— Start of PROVIDED DATA —

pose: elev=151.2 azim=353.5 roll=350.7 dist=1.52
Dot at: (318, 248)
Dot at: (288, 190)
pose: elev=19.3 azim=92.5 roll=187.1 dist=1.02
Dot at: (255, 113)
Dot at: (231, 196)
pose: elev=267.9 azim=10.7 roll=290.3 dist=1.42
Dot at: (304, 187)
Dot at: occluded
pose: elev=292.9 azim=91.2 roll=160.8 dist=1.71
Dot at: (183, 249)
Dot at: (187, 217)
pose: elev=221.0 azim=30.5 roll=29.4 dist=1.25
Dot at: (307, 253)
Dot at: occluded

— End of PROVIDED DATA —
— Start of PROVIDED DATA —

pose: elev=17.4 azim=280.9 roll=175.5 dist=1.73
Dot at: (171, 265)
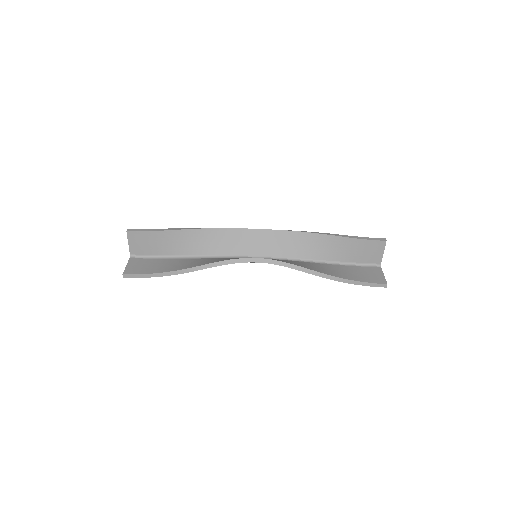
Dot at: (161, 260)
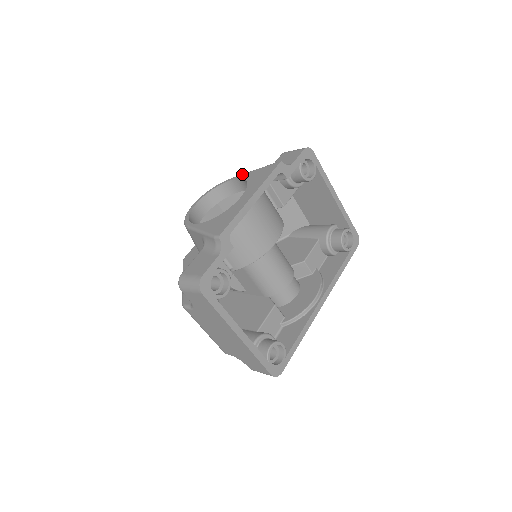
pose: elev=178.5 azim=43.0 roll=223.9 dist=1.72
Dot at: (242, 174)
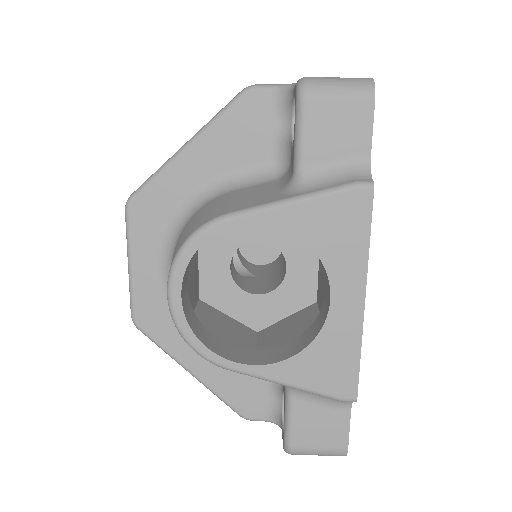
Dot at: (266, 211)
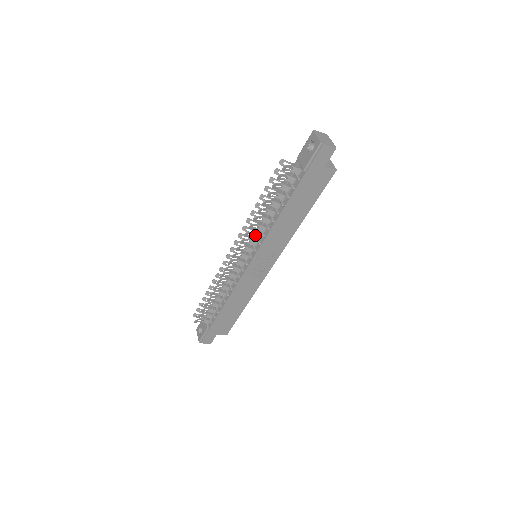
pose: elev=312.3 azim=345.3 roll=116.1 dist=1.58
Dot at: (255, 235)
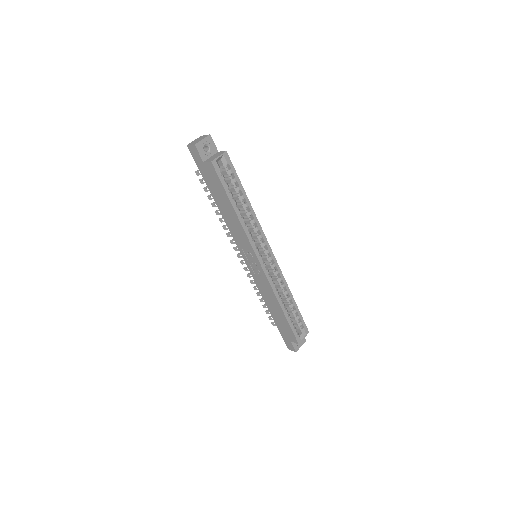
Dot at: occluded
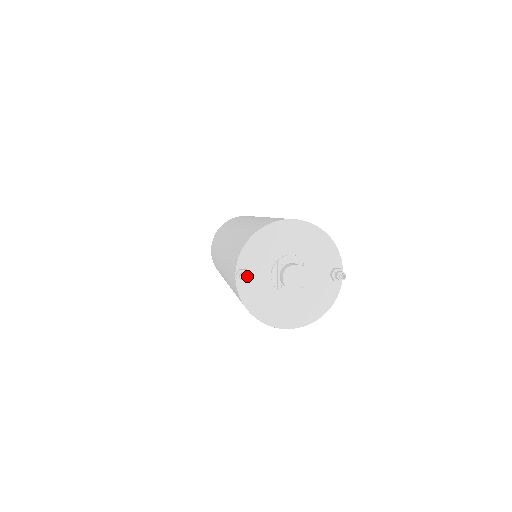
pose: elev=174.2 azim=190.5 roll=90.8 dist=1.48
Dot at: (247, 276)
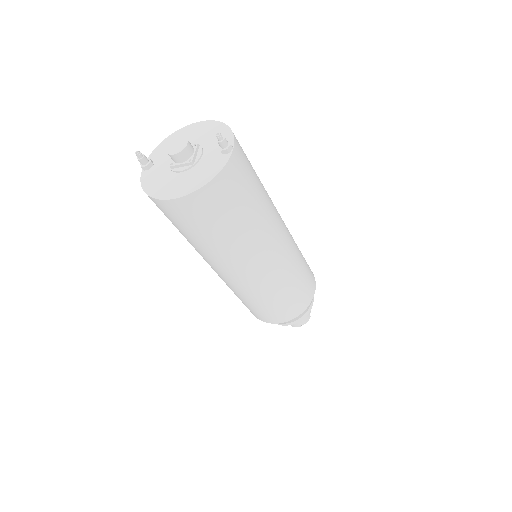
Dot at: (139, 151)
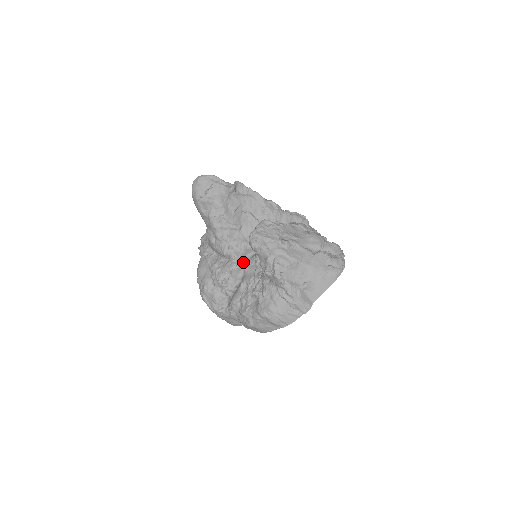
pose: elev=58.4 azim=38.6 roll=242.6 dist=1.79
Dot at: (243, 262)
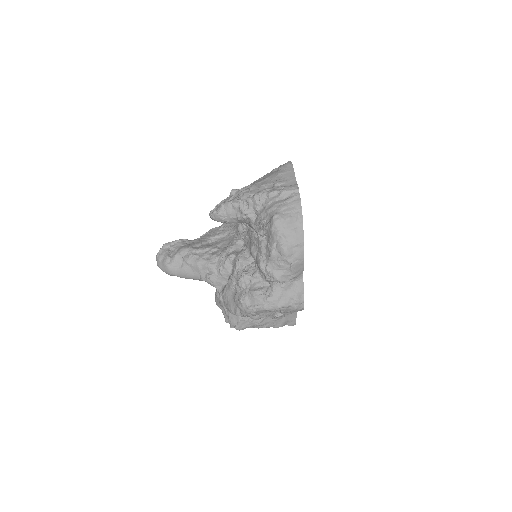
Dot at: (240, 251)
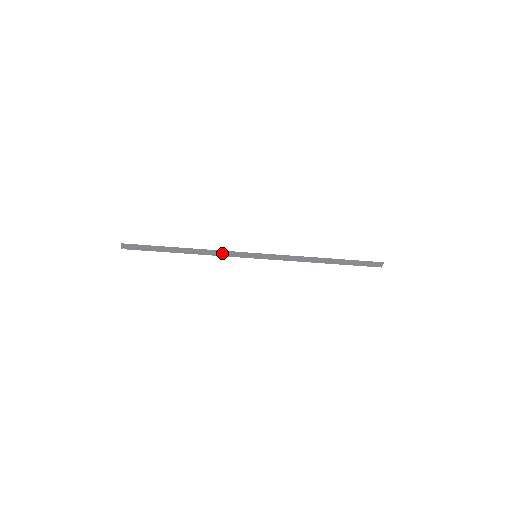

— End of PROVIDED DATA —

[GOAL]
Please repeat, character for character, everything in the entries above from the line containing "pose: elev=151.2 azim=353.5" down to the line containing "Dot at: (187, 217)", including both of those lines.

[WRITTEN SOLUTION]
pose: elev=151.2 azim=353.5 roll=350.7 dist=1.52
Dot at: (318, 248)
Dot at: (288, 190)
pose: elev=19.3 azim=92.5 roll=187.1 dist=1.02
Dot at: (255, 113)
Dot at: (231, 196)
pose: elev=267.9 azim=10.7 roll=290.3 dist=1.42
Dot at: (304, 187)
Dot at: occluded
pose: elev=292.9 azim=91.2 roll=160.8 dist=1.71
Dot at: (183, 249)
Dot at: (187, 217)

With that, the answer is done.